SG-003
B ‘n’ B — SOB & the CZYKS
SG-002 Cover
Just listen!
B ‘n’ B at a glance:
Album: B ‘n’ B – When The Boogie Gets The Blues
Genre: Boogie-Woogie and Blues standards of the 1930s to the present
Band: SOB & the CZYKS
Artists: Andreas Sobczyk, p; Petra Toyfl-Oehl, voc; Karol Hodas, db; Peter Müller, d
Edition: limited to 500 LPs, individually numbered by hand
Recorded: September 6-7, 2021 and October 7-8, 2022; Powerplay Studios Maur/CH
Console: Neve 8016
Tape Recorder: Studer C37
Sound, Mix: Reto Muggli, Andi Wingert
Mastering: Sidney Claire Meyer, Emil Berliner Studios, Berlin/DE; mastering with a Studer A80 mastering version with analog preview using the original session tapes (no copies)

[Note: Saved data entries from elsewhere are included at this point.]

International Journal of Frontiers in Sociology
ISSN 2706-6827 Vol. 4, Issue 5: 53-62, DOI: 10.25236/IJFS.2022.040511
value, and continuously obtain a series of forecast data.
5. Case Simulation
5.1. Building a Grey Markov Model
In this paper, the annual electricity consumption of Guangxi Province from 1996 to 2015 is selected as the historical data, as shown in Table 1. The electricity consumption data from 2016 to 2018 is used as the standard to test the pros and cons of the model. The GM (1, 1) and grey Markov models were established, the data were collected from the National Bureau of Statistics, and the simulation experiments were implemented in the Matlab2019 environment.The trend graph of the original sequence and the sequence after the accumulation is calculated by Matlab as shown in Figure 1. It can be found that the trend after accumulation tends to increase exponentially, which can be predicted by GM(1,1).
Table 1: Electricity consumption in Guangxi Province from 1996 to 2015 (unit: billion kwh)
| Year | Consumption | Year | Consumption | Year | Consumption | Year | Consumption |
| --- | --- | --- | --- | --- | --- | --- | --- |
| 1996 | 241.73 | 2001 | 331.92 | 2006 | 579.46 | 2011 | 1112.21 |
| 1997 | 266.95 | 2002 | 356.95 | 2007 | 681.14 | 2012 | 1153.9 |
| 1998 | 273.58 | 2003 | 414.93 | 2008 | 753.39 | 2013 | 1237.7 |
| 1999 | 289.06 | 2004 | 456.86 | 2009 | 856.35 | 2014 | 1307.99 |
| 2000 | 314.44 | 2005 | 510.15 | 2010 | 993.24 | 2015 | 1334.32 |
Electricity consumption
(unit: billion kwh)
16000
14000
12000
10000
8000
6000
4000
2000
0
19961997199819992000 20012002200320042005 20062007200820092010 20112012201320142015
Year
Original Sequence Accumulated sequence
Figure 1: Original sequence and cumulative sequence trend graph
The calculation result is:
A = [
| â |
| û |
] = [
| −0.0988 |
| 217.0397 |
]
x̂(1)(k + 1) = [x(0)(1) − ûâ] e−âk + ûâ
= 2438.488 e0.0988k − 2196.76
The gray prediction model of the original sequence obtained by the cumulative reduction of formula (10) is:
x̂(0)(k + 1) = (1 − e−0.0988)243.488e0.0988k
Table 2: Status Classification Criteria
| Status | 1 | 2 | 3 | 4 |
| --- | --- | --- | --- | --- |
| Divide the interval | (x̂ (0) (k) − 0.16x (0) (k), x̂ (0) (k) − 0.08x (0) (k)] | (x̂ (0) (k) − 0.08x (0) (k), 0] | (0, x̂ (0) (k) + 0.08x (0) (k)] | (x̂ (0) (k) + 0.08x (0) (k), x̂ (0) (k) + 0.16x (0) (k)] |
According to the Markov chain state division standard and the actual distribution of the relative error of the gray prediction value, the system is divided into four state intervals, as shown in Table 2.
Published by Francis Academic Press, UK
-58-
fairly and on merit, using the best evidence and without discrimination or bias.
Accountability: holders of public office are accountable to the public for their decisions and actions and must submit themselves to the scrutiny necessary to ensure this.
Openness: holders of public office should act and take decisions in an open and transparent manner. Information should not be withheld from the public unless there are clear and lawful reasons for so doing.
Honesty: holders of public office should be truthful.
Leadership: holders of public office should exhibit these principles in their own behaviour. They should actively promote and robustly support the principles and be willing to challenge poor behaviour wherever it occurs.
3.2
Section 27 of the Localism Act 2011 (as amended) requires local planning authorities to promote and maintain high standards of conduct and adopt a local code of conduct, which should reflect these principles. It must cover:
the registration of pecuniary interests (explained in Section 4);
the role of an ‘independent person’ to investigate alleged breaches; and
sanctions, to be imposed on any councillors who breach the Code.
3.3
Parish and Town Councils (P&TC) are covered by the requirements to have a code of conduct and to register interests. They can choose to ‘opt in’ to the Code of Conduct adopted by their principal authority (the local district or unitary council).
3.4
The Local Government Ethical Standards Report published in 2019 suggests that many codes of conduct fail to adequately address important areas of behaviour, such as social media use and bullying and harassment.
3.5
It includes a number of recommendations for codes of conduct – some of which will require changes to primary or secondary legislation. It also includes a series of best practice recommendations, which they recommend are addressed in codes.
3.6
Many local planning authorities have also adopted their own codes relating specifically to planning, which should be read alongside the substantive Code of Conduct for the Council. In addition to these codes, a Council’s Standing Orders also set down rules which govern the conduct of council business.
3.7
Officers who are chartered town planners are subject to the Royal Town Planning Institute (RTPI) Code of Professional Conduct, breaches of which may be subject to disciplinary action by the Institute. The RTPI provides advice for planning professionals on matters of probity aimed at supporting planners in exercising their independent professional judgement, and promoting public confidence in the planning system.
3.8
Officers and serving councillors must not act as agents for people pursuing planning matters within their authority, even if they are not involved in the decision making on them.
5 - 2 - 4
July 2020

Plating, Pressing, Print: Optimal Media, Röbel / Müritz/DE; one step plating using one lacquer per stamper and 140 g vinyl per record
Production Handling: Handle with Care, Berlin/DE
The story of B ‘n’ B
Nope, B ’n’ B does not stand for Bed & Breakfast, but for Boogie and Blues. The order matters, even if it may seem confusing — didn’t the Blues come first and only then the Boogie? Not in this case. The producer simply wanted SOB & the CZYKS to record the Be Ba Ba Le Ba Boogie for the next LP. Whereupon the bandleader suggested dedicating the entire next album to Boogie Woogie. That, in turn, was something the producer absolutely did not want.
What followed was a prolonged back-and-forth, a give-and-take on both sides, with concessions made — and no loss of face whatsoever. And since the appeal of Be Ba Ba Le Ba Boogie lies in its (highly demanding) lyrics, a female singer was needed anyway. And as she happens to have one foot stylistically in jazz and the other in blues, things unfolded exactly as they had to.
Thus emerged a textbook example of the “normative force of the factual”, which ultimately meant that the subtitle of this LP could be nothing other than When the Boogie Gets the Blues. (The Art of Compromise was also considered as an alternative, but was quickly discarded for marketing reasons… You can learn the full story of how it came about either from this PDF or from the inside of the gatefold sleeve of B ’n’ B.)
And, like our first two LPs, SG-003 is distinguished by the following:
For instance:
100 percent analog: An absolutely pure analog production, from recording all the way to lacquer cutting
Live to 2-track: The band plays live in the studio; microphone signals are mixed channel by channel in real time, summed to stereo, and recorded directly onto a two-track tape machine. No overdubs, no later mix corrections, no added effects — nothing at all, period
Mastering directly from the original session tapes: The selected tracks are cut directly from the session tape and assembled into a production master — at least two fewer generations of copying
One-step plating (1SP): The stamper is not produced via three galvanic stages (lacquer > father > mother > son/stamper), but pulled directly from the lacquer. The lacquer is destroyed in the process. A new lacquer must be cut for each stamper. Result: fewer copies, more detail, even closer to the live experience
Strictly limited edition: 500 hand numbered records, no more than 500 LPs per stamper
Special vinyl formula with exceptionally low surface noise and groove noise
Pressed on 140 grams of vinyl – fewer resonances and less warping than 180-gram vinyl
Rigorous QC: The pressing plant visually inspects every single LP twice for defects, and we play-grade every 100th record
Three are enough!
Do not order more than three copies of limited edition LPs so others have a fair chance, too, of getting a limited edition Swingin’ Gate (yep, the records made with TLC).
Don’t try to be clever with orders on separate days—we’ll notice. Our refund will cost you dearly: we will of course pay you back the excess money for more than 3 LPs.
But you’ll get only 75 percent of what you paid us. The rest goes to a charity of our choice. Okay?